LUGARES. Entramos en la casa bien diseñada y construida; Héctor me aclara que esa no fue la que construyó el padre del Che, sino quien le compró la propiedad en el año 1943, un tal Camilo Aguiar y su esposa Carolina Méndez Huergo de Aguiar, quienes también se dedicaron a la explotación de la yerba mate. El salón es bastante amplio; en una sala más pequeña hay una biblioteca con una profusión de libros dedicados a la memoria del comandante Guevara. En el salón principal, en una vitrina se exhibe una edición facsimilar del diario original escrito durante la aventura guerrillera en Bolivia. Hay en algunos estantes objetos un tanto antiguos, pero no pertenecieron a la familia Guevara sino a los propietarios posteriores.
El lugar se recorre en unos minutos y, una vez que finalizamos el recorrido, volvemos a salir al terreno arbolado. Al costado de un camboatá de exuberante follaje hay un grupo de lapachos de distintas floraciones ubicados en una especie de cantero; los mismos fueron plantados por las hijas del Che, Celia y Aleida, durante su visita al lugar en 2008; otro por Camilo Guevara en el 2005 y el último por uno de sus hermanos, Juan Martín, en el año 2011, quien llegó al lugar no por tierra sino remontando el Paraná desde Rosario, tal como hicieron sus padres en el lejano 1927.

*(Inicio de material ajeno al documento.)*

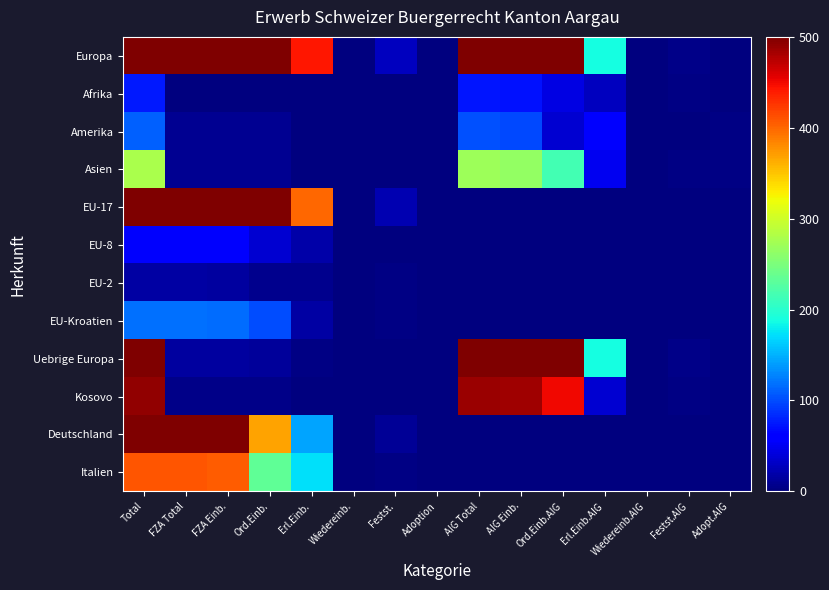

Rank the series at FZA Total from lowest to highest value.

Afrika, Kosovo, Amerika, Asien, Uebrige Europa, EU-2, EU-8, EU-Kroatien, Italien, Deutschland, EU-17, Europa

Cuando termino esa caminata emprendo el recorrido por el sendero que lleva hacia un mirador desde el cual se puede observar el lento desplazamiento de las aguas, por el momento calmas, de ese río bravo y caudaloso. A mis espaldas, una estructura de perfiles de acero imita la forma de la casa de los Guevara Lynch de la Serna; en el interior se pueden ver los restos de los pilares que sostenían una construcción ahora inexistente. Vuelvo a mirar las aguas del río y ese espacio aéreo surcado por pájaros indescriptibles que se pierden en la nada. Allí parado pienso otra vez en el relato del boliviano borracho y en esas supuestas palabras del Che agonizante, después de decirle a su fusilador, el sargento Mario Terán: “¡Póngase sereno y apunte bien! ¡Va a matar a un hombre!”. Pienso, por un instante tan fugaz como el soplo arrebatador de la vida, que Caraguatay —ese nombre, esa palabra— tiene también la sonoridad del último refugio donde se puede guarecer una existencia con sus sinuosidades y así arrebatarle una evocación a la muerte.